The expected output is an exact restatement of all the records.

*** Opening Records shown ***

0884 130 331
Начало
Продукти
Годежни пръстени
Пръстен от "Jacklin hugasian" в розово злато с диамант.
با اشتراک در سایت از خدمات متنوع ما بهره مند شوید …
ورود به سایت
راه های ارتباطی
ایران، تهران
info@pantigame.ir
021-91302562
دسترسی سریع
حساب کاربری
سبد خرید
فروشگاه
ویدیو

*** Closing Records shown ***

- [Result of the exercise]
0884 130 331
Начало
Продукти
Годежни пръстени
Пръстен от "Jacklin hugasian" в розово злато с диамант.
با اشتراک در سایت از خدمات متنوع ما بهره مند شوید …
ورود به سایت
راه های ارتباطی
ایران، تهران
info@pantigame.ir
021-91302562
دسترسی سریع
حساب کاربری
سبد خرید
فروشگاه
ویدیو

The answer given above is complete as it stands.